By Damaris Chanza
My intention was to put Hito Stereyl’s essay ‘In Defense of the Poor Image’ directly in dialogue with SpongeBob SquarePants the TV show and it’s poor image counterpart, memes. Based on Stereyl’s essay, Spongebob memes are considered poor images because of their duplication of the original show as well as their mass circulation online. However, there are other points she makes such as that of a need for a distinction between author and audience, are outdated and does not include SpongeBob.
I purposely wanted to use technique and media inspired by Spongebob, not only to stay in theme, but relate the argument back to the source material. Part of Stereyl’s argument is that the reduplication of images takes away from the matter of the source material, removing the filmmaker from an elitist position. By using techniques seen in the source material to present its poor image counterpart, I hope to demonstrate that there is also a way to pay homage to the original instead of just diminishing it.

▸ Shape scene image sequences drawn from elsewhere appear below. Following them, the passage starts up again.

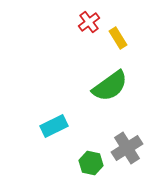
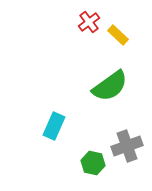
yellow rectangle: moved 3 px up; rotated 15 degrees counterclockwise
cyan rectangle: rotated 40 degrees counterclockwise
gray cross: moved 2 px up; rotated 12 degrees clockwise
green hexagon: moved 2 px right
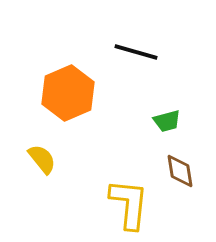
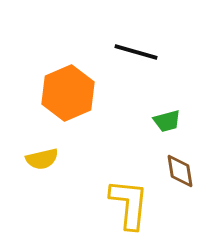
yellow semicircle: rotated 116 degrees clockwise
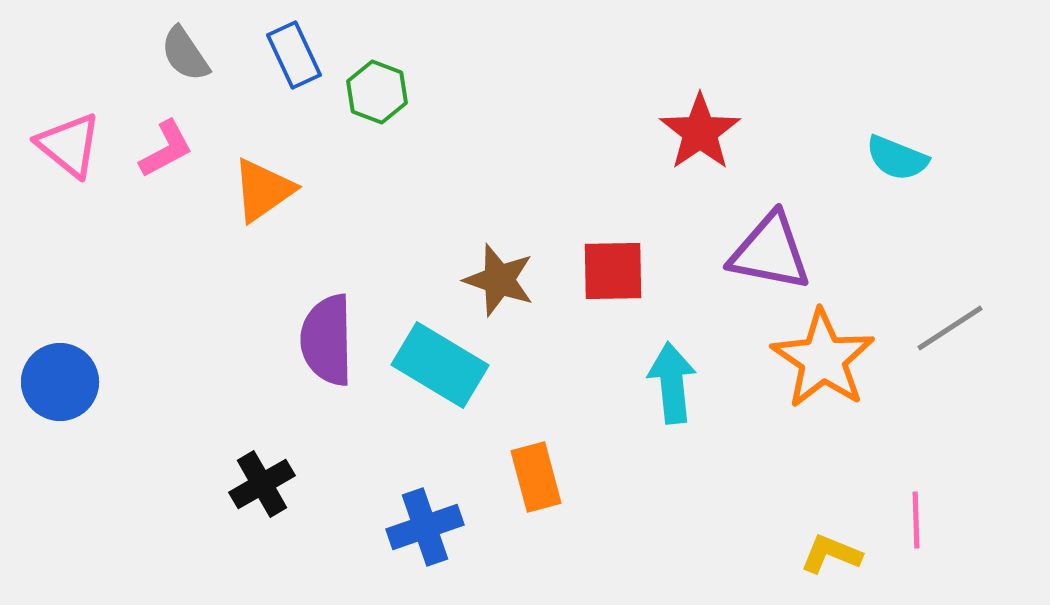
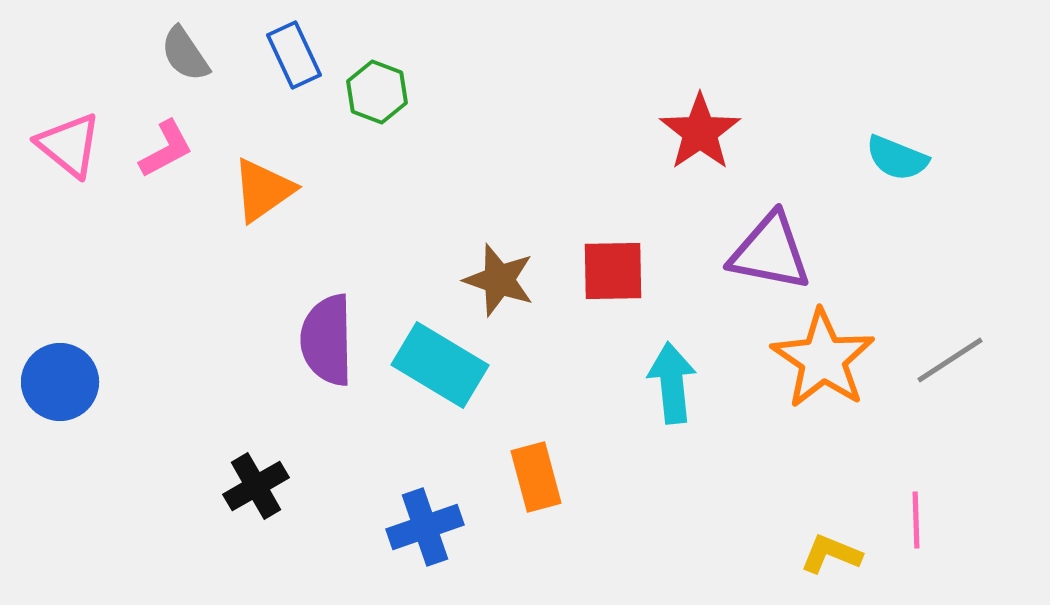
gray line: moved 32 px down
black cross: moved 6 px left, 2 px down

I also wanted to purposely use images of the essay and of Hito Stereyl. Considering that her essay is published online giving it opportunity for mass consumption, her work is subject to the idea of poor images as well. I could have easily made all the same points using her argument only as inspiration, but I wanted to include her original work in the room of poor images.
These methods of display put content in dialogue with presentation in a way that is meant to strengthen my argument.